US stocks plunged again on Wednesday, confirming a correction for the Nasdaq and erasing the Dow and the S&P 500's gains for the year, as disappointing forecasts from chipmakers and weak home sales data fueled jitters about economic and profit growth. The Nasdaq closed down 12.4 percent from its Aug. 29 record closing high, falling 4.4 percent for the day in its biggest one-day percentage decline since Aug. 18, 2011.
Chipmakers Texas Instruments and STMicroelectronics warned of slowing demand. They followed disappointing forecasts on Tuesday from Caterpillar and 3M. The forecasts gave investors further reason to pause and helped fuel the selling momentum, said Peter Tuz, president of Chase Investment Counsel in Charlottesville, Virginia.
"Once a snowball like this starts, it doesn't stop until it gets to the bottom of the hill. And we don't know if we're at the bottom yet," Tuz said. Stocks have been punished this month by a range of worries, from rising borrowing costs and bond yields to Italy's budget and US congressional elections due in less than two weeks.
On Wednesday, data showed sales of new US single-family homes fell to a near two-year low in September, the latest sign that rising mortgage rates and higher prices were hurting demand for housing. Adding to weaker sentiment in late trading, the Federal Reserve said in a report on the economy that US factories have raised prices because of tariffs. The Cboe Volatility Index, the most widely followed barometer of expected near-term gyrations for the S&P 500, jumped 4.52 points to close at 25.23, its highest close since Feb. 12. The S&P 500 fell for a sixth consecutive day. "It looks like more panic and fear as the selling has continued to roll," said Chris Zaccarelli, Chief Investment Officer for Independent Advisor Alliance based in Charlotte, North Carolina.
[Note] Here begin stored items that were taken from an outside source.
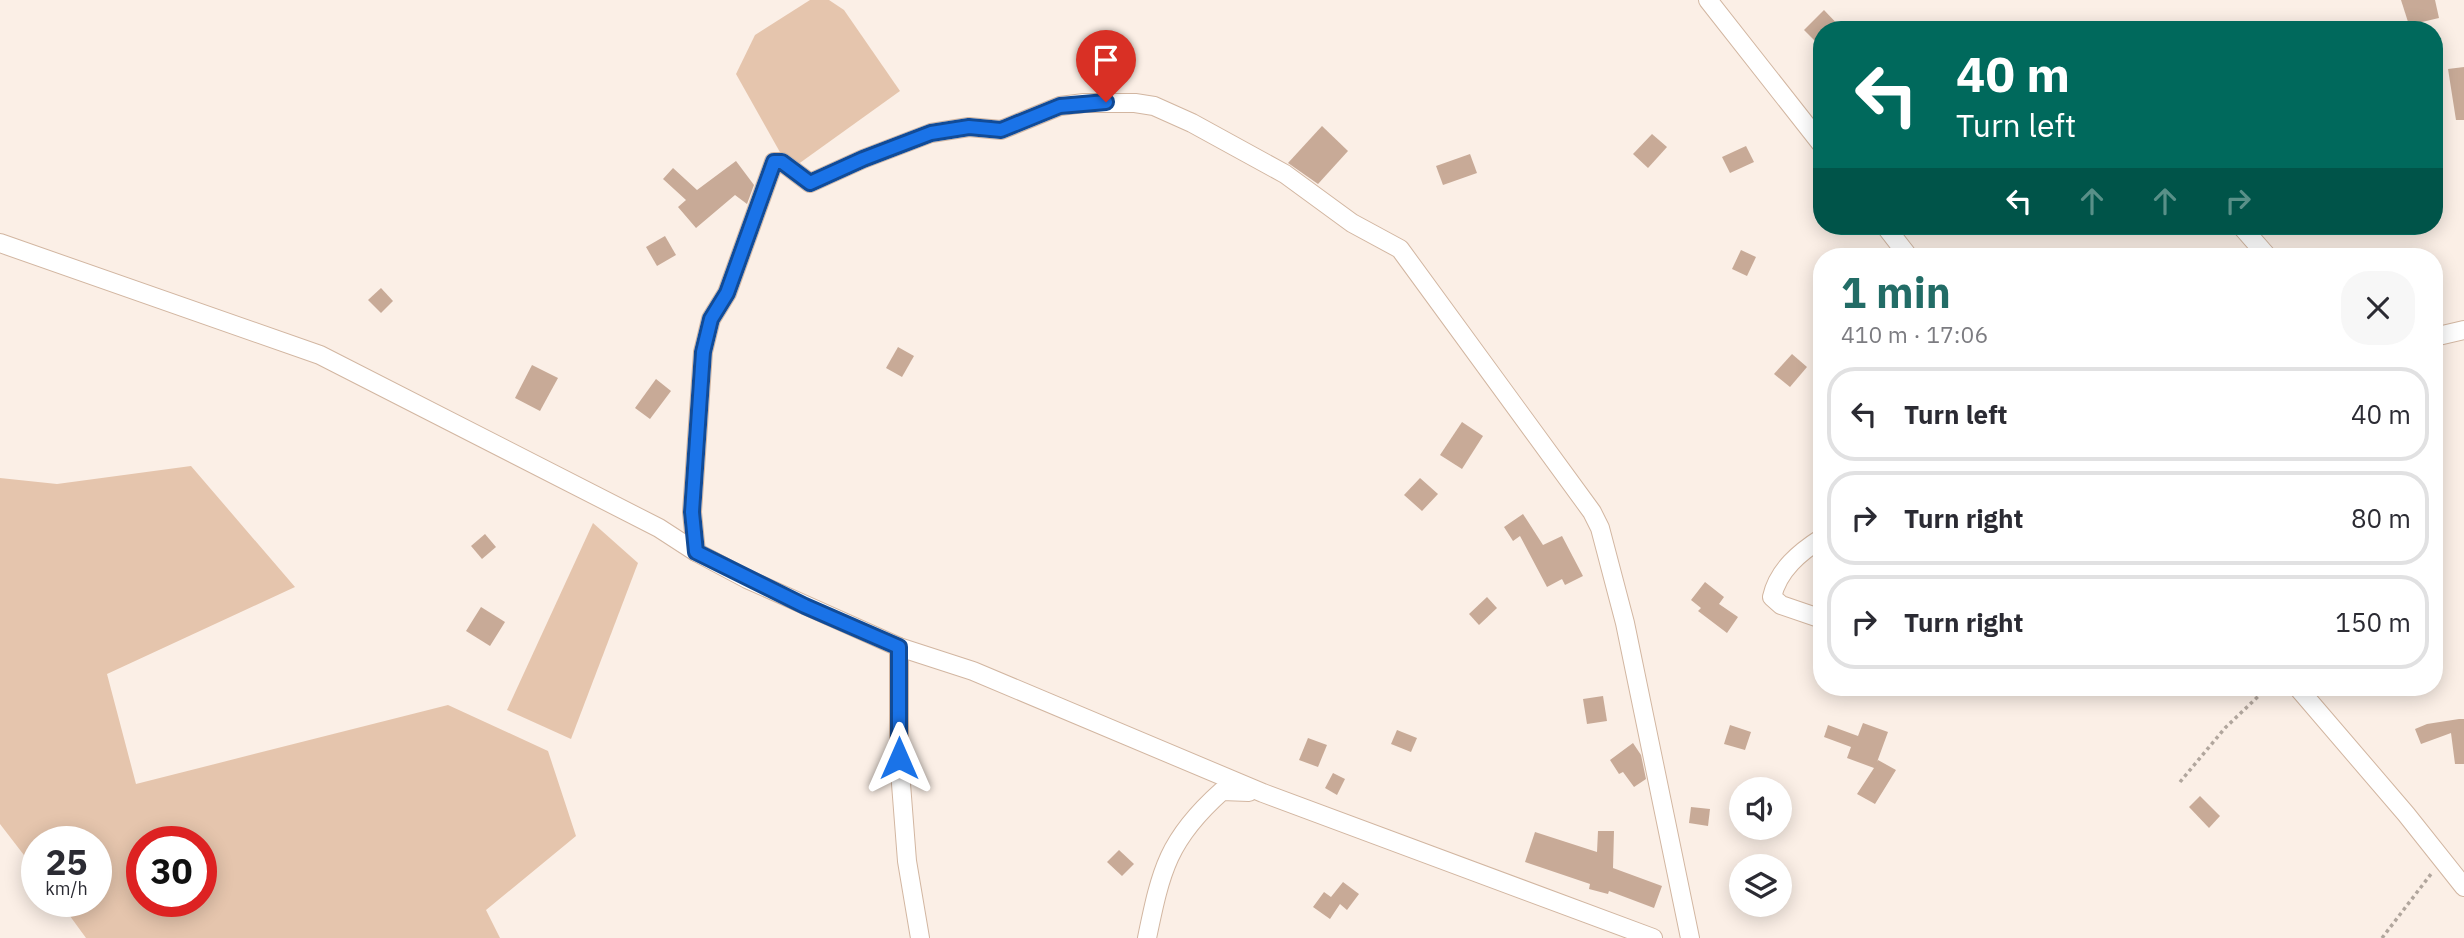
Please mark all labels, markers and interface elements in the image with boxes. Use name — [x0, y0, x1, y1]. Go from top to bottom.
pin — [1076, 30, 1136, 102]
icon: arrive — [1087, 41, 1125, 79]
text: 40 m — [1956, 42, 2070, 105]
icon: left — [1841, 49, 1932, 140]
text: Turn left — [1956, 104, 2076, 146]
icon: left — [2000, 182, 2038, 220]
icon: ahead — [2073, 182, 2111, 220]
icon: ahead — [2146, 182, 2184, 220]
icon: right — [2219, 182, 2257, 220]
text: 1 min — [1841, 265, 1951, 320]
button: close — [2341, 271, 2415, 345]
text: 410 m · 17:06 — [1841, 319, 1988, 349]
icon: left — [1845, 395, 1883, 433]
text: Turn left — [1904, 397, 2007, 431]
text: 40 m — [2351, 397, 2411, 431]
icon: right — [1845, 499, 1883, 537]
text: Turn right — [1904, 501, 2023, 535]
text: 80 m — [2351, 501, 2411, 535]
icon: right — [1845, 603, 1883, 641]
text: Turn right — [1904, 605, 2023, 639]
text: 150 m — [2335, 605, 2411, 639]
position arrow — [862, 721, 936, 795]
map controls — [1729, 777, 1792, 917]
button: sound — [1729, 777, 1792, 840]
speed limit sign: 30 — [126, 826, 217, 917]
text: 25 — [45, 839, 88, 885]
button: layers — [1729, 854, 1792, 917]
text: km/h — [45, 877, 88, 900]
The Dow Jones Industrial Average fell 608.01 points, or 2.41 percent, to 24,583.42, the S&P 500 lost 84.59 points, or 3.09 percent, to 2,656.1 and the Nasdaq Composite dropped 329.14 points, or 4.43 percent, to 7,108.40. Texas Instruments dropped 8.2 percent, helping pull the Philadelphia Semiconductor index down 6.6 percent in its biggest daily percentage drop since October 2014. Intel, due to report earnings later this week, fell 4.7 percent. The beaten-down S&P technology sector retreated another 4.4 percent. While third-quarter profit growth estimates have risen to 22.4 percent from 21.6 percent in the last 10 days, weaker forecasts have pulled down fourth-quarter growth estimates to 19.5 percent from 20 percent, according to I/B/E/S data from Refinitiv.
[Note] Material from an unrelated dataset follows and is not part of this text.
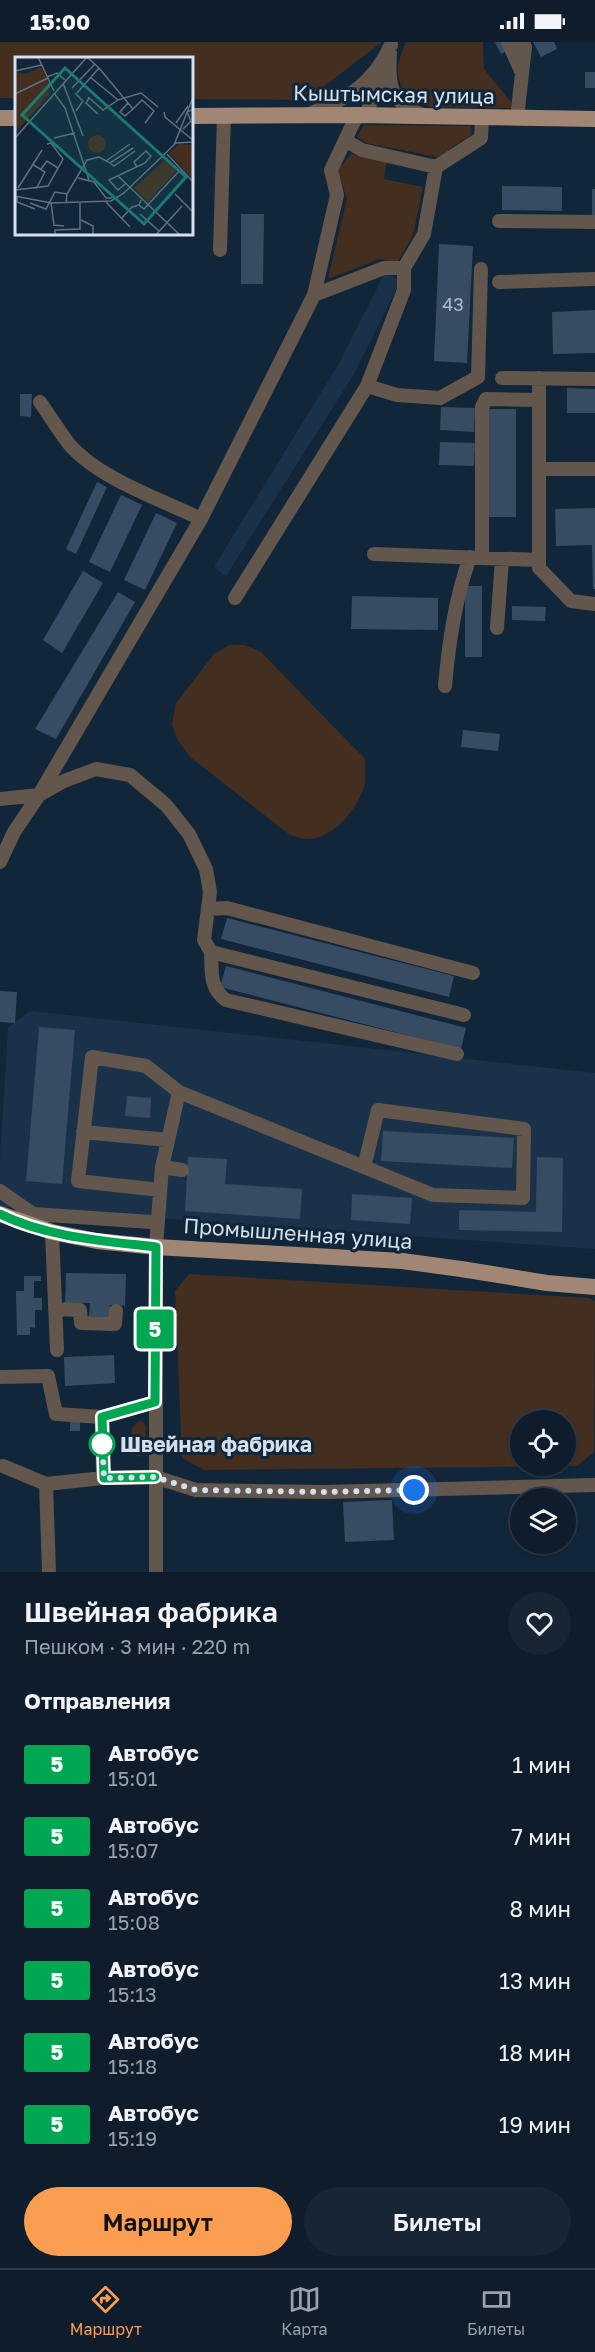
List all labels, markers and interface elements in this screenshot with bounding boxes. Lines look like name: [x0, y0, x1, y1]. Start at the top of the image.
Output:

Declining issues outnumbered advancing ones on the NYSE by a 3.38-to-1 ratio; on Nasdaq, a 5.42-to-1 ratio favoured decliners. The S&P 500 posted 14 new 52-week highs and 91 new lows; the Nasdaq Composite recorded 15 new highs and 445 new lows. About 9.6 billion shares changed hands on US exchanges. That compares with the 8 billion daily average for the past 20 trading days. After the closing bell, Microsoft rose 2.7 percent following the release of its results.